"""

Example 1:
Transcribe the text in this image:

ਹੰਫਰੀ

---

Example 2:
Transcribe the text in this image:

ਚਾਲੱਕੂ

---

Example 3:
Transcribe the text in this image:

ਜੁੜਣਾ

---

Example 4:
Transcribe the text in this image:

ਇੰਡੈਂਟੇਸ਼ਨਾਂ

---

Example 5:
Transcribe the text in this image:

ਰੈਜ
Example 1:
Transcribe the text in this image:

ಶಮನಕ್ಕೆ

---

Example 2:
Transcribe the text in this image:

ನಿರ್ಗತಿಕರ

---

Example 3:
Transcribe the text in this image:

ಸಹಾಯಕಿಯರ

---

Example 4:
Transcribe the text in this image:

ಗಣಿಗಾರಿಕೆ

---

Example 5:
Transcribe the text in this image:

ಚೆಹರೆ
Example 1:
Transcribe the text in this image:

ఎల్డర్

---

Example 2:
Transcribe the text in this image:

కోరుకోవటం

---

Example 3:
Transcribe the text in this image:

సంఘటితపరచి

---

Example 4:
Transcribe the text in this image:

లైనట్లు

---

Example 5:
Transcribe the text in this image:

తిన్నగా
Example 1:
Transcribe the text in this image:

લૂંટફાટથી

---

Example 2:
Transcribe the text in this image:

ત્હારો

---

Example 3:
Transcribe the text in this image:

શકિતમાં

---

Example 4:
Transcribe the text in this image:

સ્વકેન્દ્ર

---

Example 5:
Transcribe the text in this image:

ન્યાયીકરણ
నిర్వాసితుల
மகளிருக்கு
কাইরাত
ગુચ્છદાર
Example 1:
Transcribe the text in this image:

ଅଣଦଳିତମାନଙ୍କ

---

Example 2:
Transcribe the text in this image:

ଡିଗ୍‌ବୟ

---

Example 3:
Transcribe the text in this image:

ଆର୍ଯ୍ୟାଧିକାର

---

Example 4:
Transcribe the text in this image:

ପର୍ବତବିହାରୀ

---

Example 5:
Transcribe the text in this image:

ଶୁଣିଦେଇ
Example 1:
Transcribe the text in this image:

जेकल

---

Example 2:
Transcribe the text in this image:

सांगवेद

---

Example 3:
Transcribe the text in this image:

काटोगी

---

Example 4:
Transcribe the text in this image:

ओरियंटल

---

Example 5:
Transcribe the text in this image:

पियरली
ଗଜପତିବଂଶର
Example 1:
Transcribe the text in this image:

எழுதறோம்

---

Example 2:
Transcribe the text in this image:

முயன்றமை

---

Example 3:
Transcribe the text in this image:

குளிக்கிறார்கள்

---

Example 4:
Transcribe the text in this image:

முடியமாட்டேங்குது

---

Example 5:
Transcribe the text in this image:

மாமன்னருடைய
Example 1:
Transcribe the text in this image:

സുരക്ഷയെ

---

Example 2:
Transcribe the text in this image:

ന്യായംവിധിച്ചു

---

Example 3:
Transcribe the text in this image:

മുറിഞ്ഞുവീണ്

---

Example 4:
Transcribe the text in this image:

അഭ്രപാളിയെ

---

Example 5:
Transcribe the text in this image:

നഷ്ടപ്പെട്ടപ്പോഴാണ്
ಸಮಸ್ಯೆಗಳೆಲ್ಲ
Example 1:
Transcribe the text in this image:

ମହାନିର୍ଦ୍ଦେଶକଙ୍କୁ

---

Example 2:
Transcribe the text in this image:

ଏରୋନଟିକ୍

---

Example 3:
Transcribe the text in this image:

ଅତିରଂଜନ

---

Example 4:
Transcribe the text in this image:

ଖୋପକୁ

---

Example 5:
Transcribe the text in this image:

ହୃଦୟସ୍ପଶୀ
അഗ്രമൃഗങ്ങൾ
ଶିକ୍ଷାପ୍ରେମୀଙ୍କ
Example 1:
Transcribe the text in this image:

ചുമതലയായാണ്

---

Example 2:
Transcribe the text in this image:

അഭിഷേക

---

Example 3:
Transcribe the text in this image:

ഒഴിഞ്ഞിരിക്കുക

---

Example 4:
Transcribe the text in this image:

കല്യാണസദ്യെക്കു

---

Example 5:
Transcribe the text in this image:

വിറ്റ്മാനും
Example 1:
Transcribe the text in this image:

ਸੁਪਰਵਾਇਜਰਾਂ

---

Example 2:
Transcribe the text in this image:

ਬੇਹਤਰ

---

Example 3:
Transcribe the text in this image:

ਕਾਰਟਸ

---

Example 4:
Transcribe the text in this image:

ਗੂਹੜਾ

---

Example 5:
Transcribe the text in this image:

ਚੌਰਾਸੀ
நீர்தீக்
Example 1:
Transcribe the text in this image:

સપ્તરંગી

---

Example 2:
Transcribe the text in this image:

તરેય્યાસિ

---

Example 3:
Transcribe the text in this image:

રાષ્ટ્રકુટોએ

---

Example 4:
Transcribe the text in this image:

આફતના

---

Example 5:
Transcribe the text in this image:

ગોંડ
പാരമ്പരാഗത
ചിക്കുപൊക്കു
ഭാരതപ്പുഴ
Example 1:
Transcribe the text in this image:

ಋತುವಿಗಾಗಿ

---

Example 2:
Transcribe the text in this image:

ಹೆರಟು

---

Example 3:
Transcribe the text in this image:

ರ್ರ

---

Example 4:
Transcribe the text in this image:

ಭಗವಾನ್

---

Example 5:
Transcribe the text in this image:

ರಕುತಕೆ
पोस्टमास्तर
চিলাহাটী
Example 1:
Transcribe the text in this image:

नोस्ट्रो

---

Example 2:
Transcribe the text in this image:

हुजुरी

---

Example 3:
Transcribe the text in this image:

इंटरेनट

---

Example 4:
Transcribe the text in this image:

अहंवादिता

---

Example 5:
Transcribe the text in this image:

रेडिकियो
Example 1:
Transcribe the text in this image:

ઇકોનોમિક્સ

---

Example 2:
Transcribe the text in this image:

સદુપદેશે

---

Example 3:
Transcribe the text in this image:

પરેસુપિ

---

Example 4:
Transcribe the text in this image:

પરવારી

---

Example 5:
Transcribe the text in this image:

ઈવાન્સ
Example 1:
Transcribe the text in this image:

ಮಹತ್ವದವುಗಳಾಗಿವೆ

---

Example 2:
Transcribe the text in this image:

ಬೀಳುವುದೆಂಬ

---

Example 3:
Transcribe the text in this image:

"""

→ What you are asked to do
All of the entries above are to be written out again exactly.

→ Solution to the exercise
Example 1:
Transcribe the text in this image:

ਹੰਫਰੀ

---

Example 2:
Transcribe the text in this image:

ਚਾਲੱਕੂ

---

Example 3:
Transcribe the text in this image:

ਜੁੜਣਾ

---

Example 4:
Transcribe the text in this image:

ਇੰਡੈਂਟੇਸ਼ਨਾਂ

---

Example 5:
Transcribe the text in this image:

ਰੈਜ
Example 1:
Transcribe the text in this image:

ಶಮನಕ್ಕೆ

---

Example 2:
Transcribe the text in this image:

ನಿರ್ಗತಿಕರ

---

Example 3:
Transcribe the text in this image:

ಸಹಾಯಕಿಯರ

---

Example 4:
Transcribe the text in this image:

ಗಣಿಗಾರಿಕೆ

---

Example 5:
Transcribe the text in this image:

ಚೆಹರೆ
Example 1:
Transcribe the text in this image:

ఎల్డర్

---

Example 2:
Transcribe the text in this image:

కోరుకోవటం

---

Example 3:
Transcribe the text in this image:

సంఘటితపరచి

---

Example 4:
Transcribe the text in this image:

లైనట్లు

---

Example 5:
Transcribe the text in this image:

తిన్నగా
Example 1:
Transcribe the text in this image:

લૂંટફાટથી

---

Example 2:
Transcribe the text in this image:

ત્હારો

---

Example 3:
Transcribe the text in this image:

શકિતમાં

---

Example 4:
Transcribe the text in this image:

સ્વકેન્દ્ર

---

Example 5:
Transcribe the text in this image:

ન્યાયીકરણ
నిర్వాసితుల
மகளிருக்கு
কাইরাত
ગુચ્છદાર
Example 1:
Transcribe the text in this image:

ଅଣଦଳିତମାନଙ୍କ

---

Example 2:
Transcribe the text in this image:

ଡିଗ୍‌ବୟ

---

Example 3:
Transcribe the text in this image:

ଆର୍ଯ୍ୟାଧିକାର

---

Example 4:
Transcribe the text in this image:

ପର୍ବତବିହାରୀ

---

Example 5:
Transcribe the text in this image:

ଶୁଣିଦେଇ
Example 1:
Transcribe the text in this image:

जेकल

---

Example 2:
Transcribe the text in this image:

सांगवेद

---

Example 3:
Transcribe the text in this image:

काटोगी

---

Example 4:
Transcribe the text in this image:

ओरियंटल

---

Example 5:
Transcribe the text in this image:

पियरली
ଗଜପତିବଂଶର
Example 1:
Transcribe the text in this image:

எழுதறோம்

---

Example 2:
Transcribe the text in this image:

முயன்றமை

---

Example 3:
Transcribe the text in this image:

குளிக்கிறார்கள்

---

Example 4:
Transcribe the text in this image:

முடியமாட்டேங்குது

---

Example 5:
Transcribe the text in this image:

மாமன்னருடைய
Example 1:
Transcribe the text in this image:

സുരക്ഷയെ

---

Example 2:
Transcribe the text in this image:

ന്യായംവിധിച്ചു

---

Example 3:
Transcribe the text in this image:

മുറിഞ്ഞുവീണ്

---

Example 4:
Transcribe the text in this image:

അഭ്രപാളിയെ

---

Example 5:
Transcribe the text in this image:

നഷ്ടപ്പെട്ടപ്പോഴാണ്
ಸಮಸ್ಯೆಗಳೆಲ್ಲ
Example 1:
Transcribe the text in this image:

ମହାନିର୍ଦ୍ଦେଶକଙ୍କୁ

---

Example 2:
Transcribe the text in this image:

ଏରୋନଟିକ୍

---

Example 3:
Transcribe the text in this image:

ଅତିରଂଜନ

---

Example 4:
Transcribe the text in this image:

ଖୋପକୁ

---

Example 5:
Transcribe the text in this image:

ହୃଦୟସ୍ପଶୀ
അഗ്രമൃഗങ്ങൾ
ଶିକ୍ଷାପ୍ରେମୀଙ୍କ
Example 1:
Transcribe the text in this image:

ചുമതലയായാണ്

---

Example 2:
Transcribe the text in this image:

അഭിഷേക

---

Example 3:
Transcribe the text in this image:

ഒഴിഞ്ഞിരിക്കുക

---

Example 4:
Transcribe the text in this image:

കല്യാണസദ്യെക്കു

---

Example 5:
Transcribe the text in this image:

വിറ്റ്മാനും
Example 1:
Transcribe the text in this image:

ਸੁਪਰਵਾਇਜਰਾਂ

---

Example 2:
Transcribe the text in this image:

ਬੇਹਤਰ

---

Example 3:
Transcribe the text in this image:

ਕਾਰਟਸ

---

Example 4:
Transcribe the text in this image:

ਗੂਹੜਾ

---

Example 5:
Transcribe the text in this image:

ਚੌਰਾਸੀ
நீர்தீக்
Example 1:
Transcribe the text in this image:

સપ્તરંગી

---

Example 2:
Transcribe the text in this image:

તરેય્યાસિ

---

Example 3:
Transcribe the text in this image:

રાષ્ટ્રકુટોએ

---

Example 4:
Transcribe the text in this image:

આફતના

---

Example 5:
Transcribe the text in this image:

ગોંડ
പാരമ്പരാഗത
ചിക്കുപൊക്കു
ഭാരതപ്പുഴ
Example 1:
Transcribe the text in this image:

ಋತುವಿಗಾಗಿ

---

Example 2:
Transcribe the text in this image:

ಹೆರಟು

---

Example 3:
Transcribe the text in this image:

ರ್ರ

---

Example 4:
Transcribe the text in this image:

ಭಗವಾನ್

---

Example 5:
Transcribe the text in this image:

ರಕುತಕೆ
पोस्टमास्तर
চিলাহাটী
Example 1:
Transcribe the text in this image:

नोस्ट्रो

---

Example 2:
Transcribe the text in this image:

हुजुरी

---

Example 3:
Transcribe the text in this image:

इंटरेनट

---

Example 4:
Transcribe the text in this image:

अहंवादिता

---

Example 5:
Transcribe the text in this image:

रेडिकियो
Example 1:
Transcribe the text in this image:

ઇકોનોમિક્સ

---

Example 2:
Transcribe the text in this image:

સદુપદેશે

---

Example 3:
Transcribe the text in this image:

પરેસુપિ

---

Example 4:
Transcribe the text in this image:

પરવારી

---

Example 5:
Transcribe the text in this image:

ઈવાન્સ
Example 1:
Transcribe the text in this image:

ಮಹತ್ವದವುಗಳಾಗಿವೆ

---

Example 2:
Transcribe the text in this image:

ಬೀಳುವುದೆಂಬ

---

Example 3:
Transcribe the text in this image:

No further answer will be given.